▶ **SOURCE DOCUMENT**
····················

HillsideWayCSA said:


> If a dog kennel is what you have for the time being that's what you have. Right now I have four alpine babies in my laundry room. They get let out to play both in the house and the back yard but for at least half of the time they're in there because I have a million other things to do. They'll be moved to a bigger pen next week but for now life is being lived in a 5' x 13' space. Sometimes you only have so much available to work with. Just make sure they get exercise and the pen is kept clean. They'll be fine temporarily.


I agree with the idea of a temporary thing. Sometimes you gotta do what you gotta do. And for a couple of bottle babies it would be fine until they are older - again it would be a temporary situation. But the way she has this written it sounds like a permanent set up.



AmberLBowers said:


> They would be housed in a 10X10 kennel like our chickens, all hay and feed brought to them. Let out for at least one extended (1-2 hour) play time a day


----------



## BackfourtyMI. (Sep 3, 2007)

I have to agree with most of the others here, I would not permanently house even 2 pygmies in a 10 X 10 area. Way to small. If you don't have enough space to give them the room they need at the place your living now then I wouldn't get any goats. Sometimes it's just better to wait for things no matter how bad we want something.
I just don't think they would be happy in that kennel.


----------

····················

▶ **WORK INSTRUCTIONS**
Copy out the stretch of the goat forum thread from "I have to agree" through "we want something.", swapping "pygmies" for "Nigerian Dwarfs".

▶ **INFORMATION GIVEN**

····················

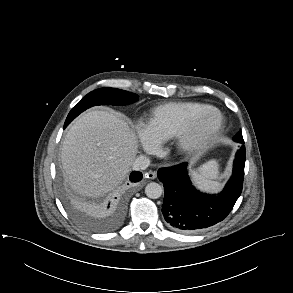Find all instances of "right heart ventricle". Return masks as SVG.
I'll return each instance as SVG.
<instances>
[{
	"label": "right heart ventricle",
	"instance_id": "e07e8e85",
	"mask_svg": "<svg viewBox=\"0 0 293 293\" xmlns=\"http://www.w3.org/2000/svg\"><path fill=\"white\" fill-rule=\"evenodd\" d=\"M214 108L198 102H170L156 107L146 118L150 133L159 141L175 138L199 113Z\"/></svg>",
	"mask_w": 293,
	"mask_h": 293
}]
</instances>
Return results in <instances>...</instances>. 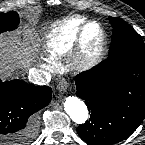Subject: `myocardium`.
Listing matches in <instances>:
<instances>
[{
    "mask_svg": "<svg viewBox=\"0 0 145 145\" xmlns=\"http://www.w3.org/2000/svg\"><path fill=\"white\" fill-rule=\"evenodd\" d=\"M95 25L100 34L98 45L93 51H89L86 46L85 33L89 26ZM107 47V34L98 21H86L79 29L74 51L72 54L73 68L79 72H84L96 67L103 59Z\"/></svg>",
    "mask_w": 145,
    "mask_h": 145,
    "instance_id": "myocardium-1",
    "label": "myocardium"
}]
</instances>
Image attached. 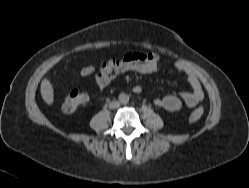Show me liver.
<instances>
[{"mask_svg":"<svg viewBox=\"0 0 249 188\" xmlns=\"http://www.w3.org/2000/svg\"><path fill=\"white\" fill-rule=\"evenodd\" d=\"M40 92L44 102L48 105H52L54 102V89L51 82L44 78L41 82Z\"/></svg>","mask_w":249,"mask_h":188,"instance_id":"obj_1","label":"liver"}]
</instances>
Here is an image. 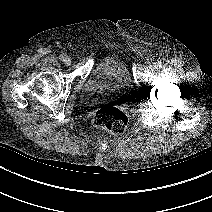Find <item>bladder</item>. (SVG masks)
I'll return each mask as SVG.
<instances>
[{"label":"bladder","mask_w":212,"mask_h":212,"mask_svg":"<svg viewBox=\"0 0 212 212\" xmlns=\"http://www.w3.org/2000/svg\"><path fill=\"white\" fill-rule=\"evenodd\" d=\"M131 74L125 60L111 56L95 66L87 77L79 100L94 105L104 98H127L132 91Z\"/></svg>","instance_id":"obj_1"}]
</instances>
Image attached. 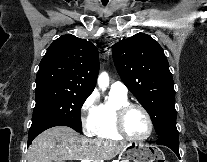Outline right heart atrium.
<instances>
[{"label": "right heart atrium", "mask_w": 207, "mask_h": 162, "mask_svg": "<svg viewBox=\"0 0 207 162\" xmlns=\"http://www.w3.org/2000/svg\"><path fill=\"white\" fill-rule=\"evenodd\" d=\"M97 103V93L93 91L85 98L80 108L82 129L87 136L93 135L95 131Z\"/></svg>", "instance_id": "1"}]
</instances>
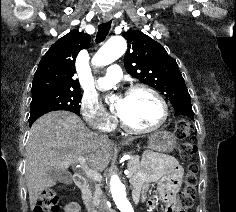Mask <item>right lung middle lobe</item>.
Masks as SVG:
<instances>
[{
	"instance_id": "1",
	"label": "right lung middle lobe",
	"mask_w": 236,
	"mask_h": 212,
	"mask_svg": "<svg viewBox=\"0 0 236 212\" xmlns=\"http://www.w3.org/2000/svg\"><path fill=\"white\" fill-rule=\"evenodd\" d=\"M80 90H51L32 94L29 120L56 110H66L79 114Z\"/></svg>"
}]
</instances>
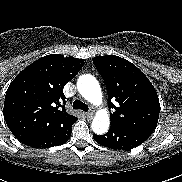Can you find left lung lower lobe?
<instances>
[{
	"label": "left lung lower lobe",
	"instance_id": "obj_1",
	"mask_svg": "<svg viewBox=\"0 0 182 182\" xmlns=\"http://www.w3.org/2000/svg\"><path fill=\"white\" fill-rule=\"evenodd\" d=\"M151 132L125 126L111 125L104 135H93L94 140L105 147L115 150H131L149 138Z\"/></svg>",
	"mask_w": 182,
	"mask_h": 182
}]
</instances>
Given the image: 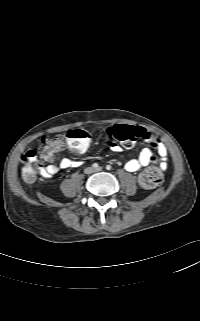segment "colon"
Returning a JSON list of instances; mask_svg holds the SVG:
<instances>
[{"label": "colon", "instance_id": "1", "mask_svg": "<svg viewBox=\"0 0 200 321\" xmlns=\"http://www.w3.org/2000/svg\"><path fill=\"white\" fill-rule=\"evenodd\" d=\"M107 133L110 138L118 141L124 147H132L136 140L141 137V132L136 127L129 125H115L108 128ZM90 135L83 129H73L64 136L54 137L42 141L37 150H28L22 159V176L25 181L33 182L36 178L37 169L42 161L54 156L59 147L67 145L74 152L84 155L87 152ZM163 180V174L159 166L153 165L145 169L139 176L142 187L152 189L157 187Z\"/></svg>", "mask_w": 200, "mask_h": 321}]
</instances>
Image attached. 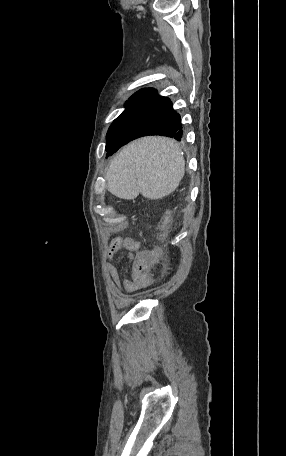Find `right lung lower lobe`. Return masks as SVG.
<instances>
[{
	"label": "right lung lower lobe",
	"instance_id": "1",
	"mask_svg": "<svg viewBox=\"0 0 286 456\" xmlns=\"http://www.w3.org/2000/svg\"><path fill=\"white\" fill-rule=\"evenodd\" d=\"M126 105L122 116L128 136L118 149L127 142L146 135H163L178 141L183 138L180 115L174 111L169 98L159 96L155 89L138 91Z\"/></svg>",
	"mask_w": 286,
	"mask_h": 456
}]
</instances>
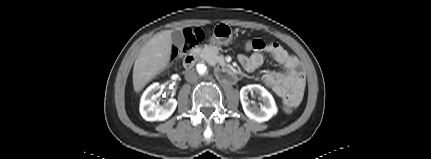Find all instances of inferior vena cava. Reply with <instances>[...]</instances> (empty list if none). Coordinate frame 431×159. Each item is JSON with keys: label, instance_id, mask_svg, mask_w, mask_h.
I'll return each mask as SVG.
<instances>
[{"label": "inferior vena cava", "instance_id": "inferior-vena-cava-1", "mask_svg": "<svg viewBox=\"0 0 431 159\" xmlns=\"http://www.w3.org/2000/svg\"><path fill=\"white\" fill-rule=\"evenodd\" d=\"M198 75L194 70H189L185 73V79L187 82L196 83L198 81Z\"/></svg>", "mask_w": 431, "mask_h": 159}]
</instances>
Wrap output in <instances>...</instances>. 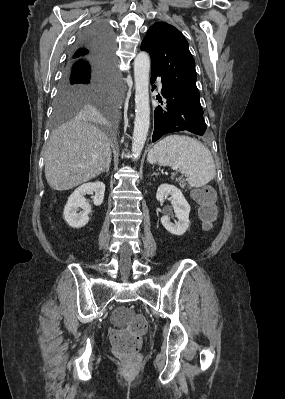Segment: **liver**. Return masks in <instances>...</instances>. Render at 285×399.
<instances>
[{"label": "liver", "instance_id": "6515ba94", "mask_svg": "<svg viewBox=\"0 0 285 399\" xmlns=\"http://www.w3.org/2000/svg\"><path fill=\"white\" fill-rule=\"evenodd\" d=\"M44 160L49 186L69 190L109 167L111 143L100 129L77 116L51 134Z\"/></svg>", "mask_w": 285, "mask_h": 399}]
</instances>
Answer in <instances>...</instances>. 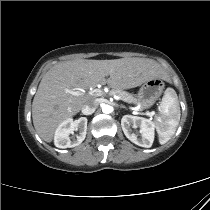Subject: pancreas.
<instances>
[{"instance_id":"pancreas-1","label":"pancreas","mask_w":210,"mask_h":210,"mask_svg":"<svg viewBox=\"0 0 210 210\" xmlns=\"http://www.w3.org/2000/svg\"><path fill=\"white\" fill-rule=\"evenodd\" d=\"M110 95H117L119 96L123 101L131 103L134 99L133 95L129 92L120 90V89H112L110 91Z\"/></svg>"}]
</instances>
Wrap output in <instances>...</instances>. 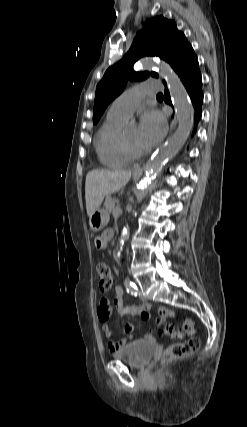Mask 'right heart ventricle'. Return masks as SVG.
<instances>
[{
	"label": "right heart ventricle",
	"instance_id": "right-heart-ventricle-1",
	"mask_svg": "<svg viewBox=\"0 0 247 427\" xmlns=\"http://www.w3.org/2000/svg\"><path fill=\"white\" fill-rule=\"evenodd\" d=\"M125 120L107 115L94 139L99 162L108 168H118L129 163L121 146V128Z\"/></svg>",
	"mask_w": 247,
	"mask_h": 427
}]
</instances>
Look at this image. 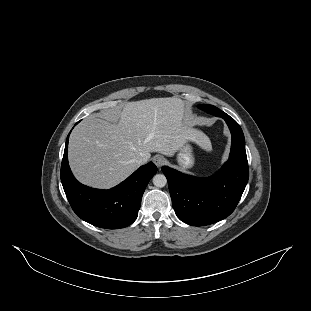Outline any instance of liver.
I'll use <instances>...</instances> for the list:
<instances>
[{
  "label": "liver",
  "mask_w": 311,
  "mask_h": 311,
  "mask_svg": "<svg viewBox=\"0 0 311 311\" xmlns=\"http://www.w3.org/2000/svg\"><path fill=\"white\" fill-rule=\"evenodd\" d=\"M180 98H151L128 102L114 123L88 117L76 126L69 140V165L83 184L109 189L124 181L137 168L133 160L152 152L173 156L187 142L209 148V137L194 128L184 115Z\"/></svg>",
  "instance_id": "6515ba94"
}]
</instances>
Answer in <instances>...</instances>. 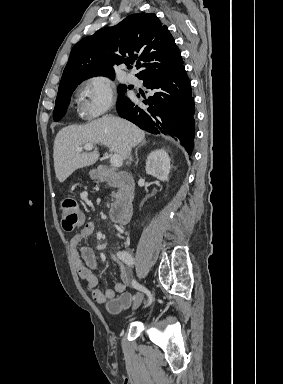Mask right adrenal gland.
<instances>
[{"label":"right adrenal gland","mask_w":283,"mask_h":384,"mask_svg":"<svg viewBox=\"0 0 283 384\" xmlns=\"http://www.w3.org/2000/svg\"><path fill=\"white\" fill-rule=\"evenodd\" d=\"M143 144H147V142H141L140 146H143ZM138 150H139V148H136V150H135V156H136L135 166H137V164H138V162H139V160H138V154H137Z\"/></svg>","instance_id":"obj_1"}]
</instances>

····················

▶ **RESPONSE TO THE TASK**
I have to agree with most of the others here, I would not permanently house even 2 Nigerian Dwarfs in a 10 X 10 area. Way to small. If you don't have enough space to give them the room they need at the place your living now then I wouldn't get any goats. Sometimes it's just better to wait for things no matter how bad we want something.